The speakers represented several faiths, including Christian, Jewish, Muslim and Baha'i.
"We come together as a people of faith and goodwill," Rev. Mark D. Johnson, pastor of Central Baptist, said. "We will not tolerate any standard of living that does not ensure life, liberty and the pursuit of happiness for all our people."
Annette Mayer of Lexington said she attended the service after watching the weekend funeral of U.S. Sen. Ted Kennedy.

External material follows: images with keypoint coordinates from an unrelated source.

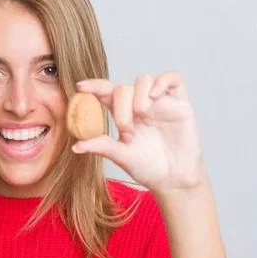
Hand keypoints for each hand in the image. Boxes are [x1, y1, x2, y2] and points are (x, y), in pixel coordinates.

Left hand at [73, 71, 206, 196]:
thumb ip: (102, 146)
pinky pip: (173, 78)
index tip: (80, 86)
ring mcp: (159, 102)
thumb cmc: (147, 167)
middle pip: (123, 88)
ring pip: (144, 80)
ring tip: (145, 121)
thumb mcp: (121, 156)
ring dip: (139, 99)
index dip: (94, 86)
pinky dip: (162, 81)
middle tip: (128, 134)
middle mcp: (139, 104)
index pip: (106, 92)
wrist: (174, 179)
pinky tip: (155, 96)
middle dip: (121, 111)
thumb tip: (76, 146)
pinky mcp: (180, 103)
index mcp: (122, 113)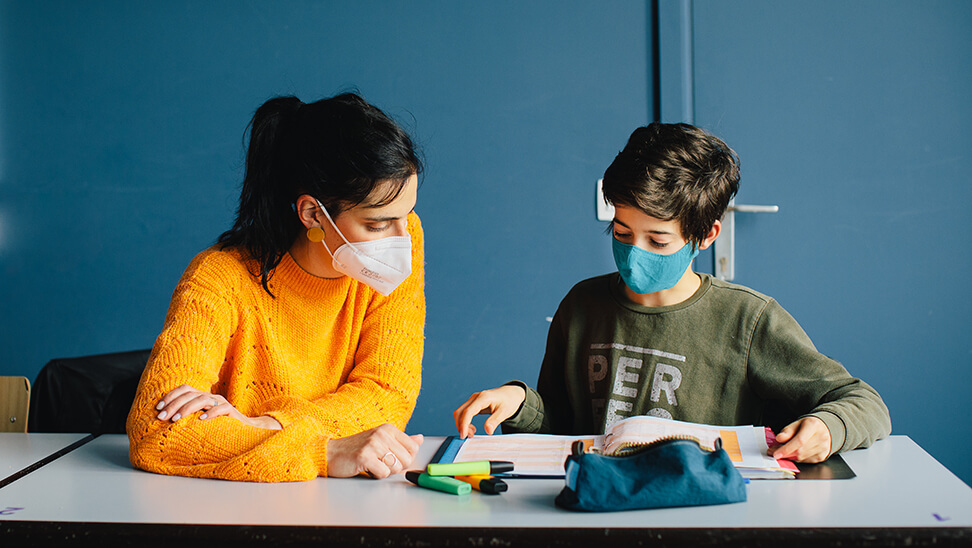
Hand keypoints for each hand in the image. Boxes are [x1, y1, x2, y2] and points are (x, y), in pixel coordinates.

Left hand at [154, 385, 280, 429]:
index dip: (170, 396)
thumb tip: (164, 421)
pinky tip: (201, 420)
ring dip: (186, 409)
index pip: (184, 389)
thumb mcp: (200, 420)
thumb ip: (188, 418)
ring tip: (176, 419)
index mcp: (202, 396)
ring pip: (202, 399)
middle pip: (189, 394)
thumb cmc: (218, 427)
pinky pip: (221, 408)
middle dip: (173, 405)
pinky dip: (210, 413)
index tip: (158, 408)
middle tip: (162, 417)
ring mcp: (221, 403)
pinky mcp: (231, 411)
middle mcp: (210, 397)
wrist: (245, 430)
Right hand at [325, 424, 422, 478]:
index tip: (392, 459)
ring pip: (396, 468)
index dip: (405, 459)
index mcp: (389, 429)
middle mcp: (382, 434)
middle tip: (381, 463)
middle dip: (396, 468)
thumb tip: (420, 439)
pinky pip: (383, 474)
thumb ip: (401, 441)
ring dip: (385, 471)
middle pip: (407, 460)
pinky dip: (375, 475)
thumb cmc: (357, 449)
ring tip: (372, 464)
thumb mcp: (381, 440)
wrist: (331, 453)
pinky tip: (366, 468)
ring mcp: (373, 444)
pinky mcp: (364, 456)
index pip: (413, 448)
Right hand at [453, 385, 525, 438]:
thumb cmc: (508, 402)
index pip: (468, 412)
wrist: (511, 394)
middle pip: (460, 411)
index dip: (464, 424)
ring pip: (460, 412)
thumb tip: (488, 431)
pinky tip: (472, 428)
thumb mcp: (504, 412)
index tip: (464, 435)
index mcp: (483, 398)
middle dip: (461, 425)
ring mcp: (473, 399)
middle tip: (469, 436)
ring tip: (472, 433)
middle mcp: (476, 397)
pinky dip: (465, 422)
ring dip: (462, 424)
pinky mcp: (473, 403)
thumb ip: (495, 420)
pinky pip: (464, 412)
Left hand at [770, 416, 831, 462]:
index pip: (799, 440)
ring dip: (790, 456)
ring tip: (783, 451)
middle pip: (800, 451)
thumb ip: (787, 431)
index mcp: (813, 425)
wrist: (824, 429)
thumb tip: (779, 439)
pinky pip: (805, 461)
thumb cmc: (808, 426)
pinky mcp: (822, 456)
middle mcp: (821, 437)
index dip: (786, 449)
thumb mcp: (797, 423)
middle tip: (774, 451)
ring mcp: (823, 448)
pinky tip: (795, 452)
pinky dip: (797, 458)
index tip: (775, 453)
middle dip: (785, 453)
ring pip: (801, 458)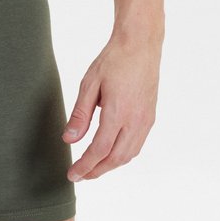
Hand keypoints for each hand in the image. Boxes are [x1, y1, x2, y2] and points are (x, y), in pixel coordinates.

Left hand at [62, 31, 161, 180]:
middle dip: (97, 171)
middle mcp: (135, 121)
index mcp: (118, 112)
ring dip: (110, 165)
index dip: (85, 165)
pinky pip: (137, 145)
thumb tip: (69, 140)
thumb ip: (80, 114)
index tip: (72, 175)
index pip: (99, 150)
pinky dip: (123, 155)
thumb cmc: (113, 60)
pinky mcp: (150, 117)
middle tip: (80, 176)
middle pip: (115, 158)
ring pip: (128, 155)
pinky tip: (111, 153)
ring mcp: (146, 120)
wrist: (141, 45)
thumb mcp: (90, 83)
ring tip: (93, 168)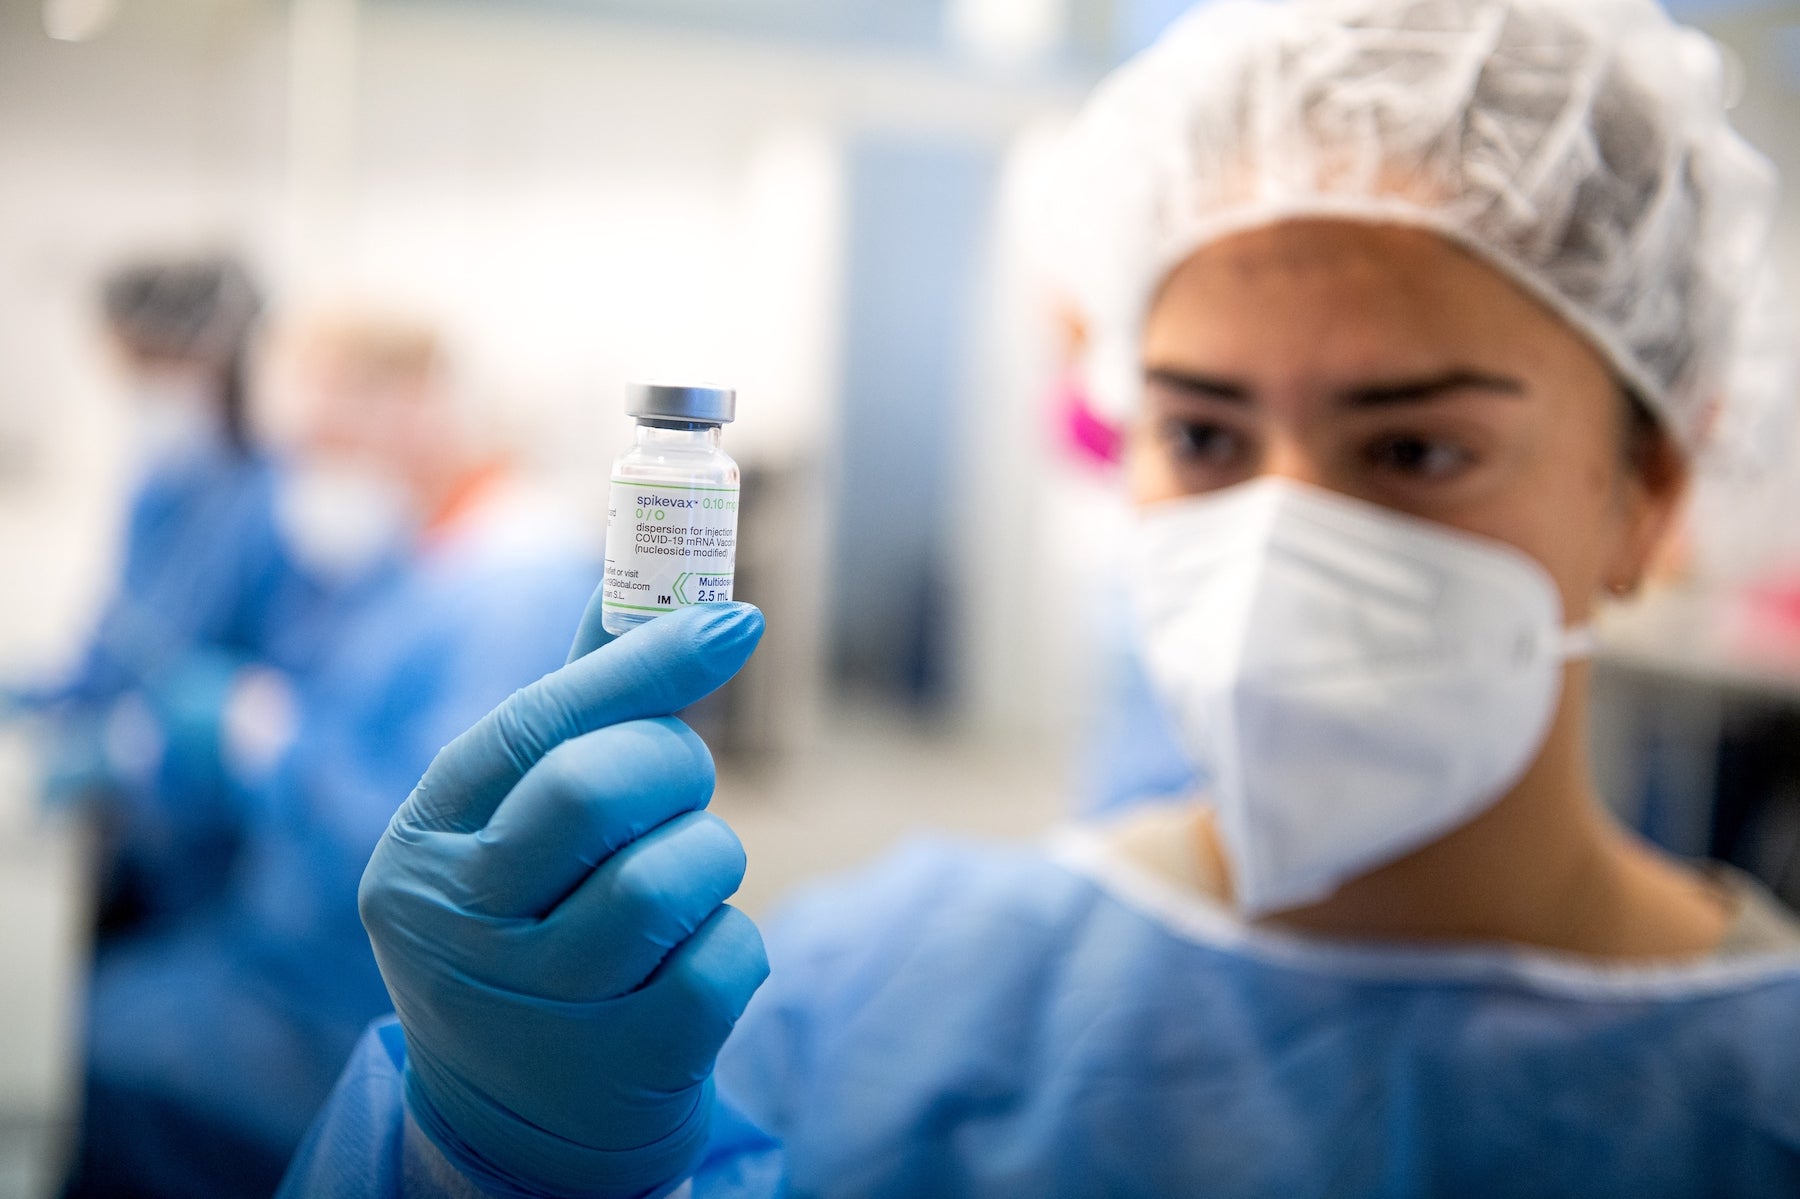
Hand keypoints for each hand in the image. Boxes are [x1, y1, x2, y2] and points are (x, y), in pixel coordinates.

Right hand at [358, 599, 768, 1198]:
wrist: (517, 1123)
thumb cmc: (526, 929)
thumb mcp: (507, 829)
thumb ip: (568, 710)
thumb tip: (640, 584)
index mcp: (422, 845)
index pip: (535, 724)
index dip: (643, 663)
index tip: (734, 620)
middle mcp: (457, 928)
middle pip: (600, 788)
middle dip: (674, 765)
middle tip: (678, 785)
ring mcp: (537, 1007)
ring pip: (677, 873)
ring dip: (709, 858)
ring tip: (677, 885)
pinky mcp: (625, 1065)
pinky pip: (728, 956)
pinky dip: (731, 942)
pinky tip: (684, 963)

"He fought so hard for health care," she said. "I want to do something about it. I support a single-payer health insurance system."
Such a system arranges the payment of health-care services from a single source established and managed by the government.
Mayer also said she was upset that U.S. Rep. Ben Chandler, D-Versailles, has declined to hold a town-hall meeting on health care in his district.
Although some members of Congress are holding open forums with constituents, Chandler has chosen instead to meet with small groups.
Marge Keller of Lexington, who also attended the service, said health care reform "can be done in many ways.
"I just want it so the little people are not forgotten," she said.
Imam Ihsan Bagby, professor of Islamic studies at the University of Kentucky, said it is "unacceptable" that 46 million American are uninsured.
"God calls us constantly to be concerned about others," he said.
The Rev. Cynthia Cain, minister of the Unitarian Universalist Church of Lexington, said the problems of the uninsured are close to home.
Her two sons in their 20s have no health insurance, she said, and ministers in her faith only recently got insurance.
She had emergency surgery this summer with eight days of hospitalization that cost $35,000.
"I don't have $35,000," she said. "Not having insurance would have devastated me."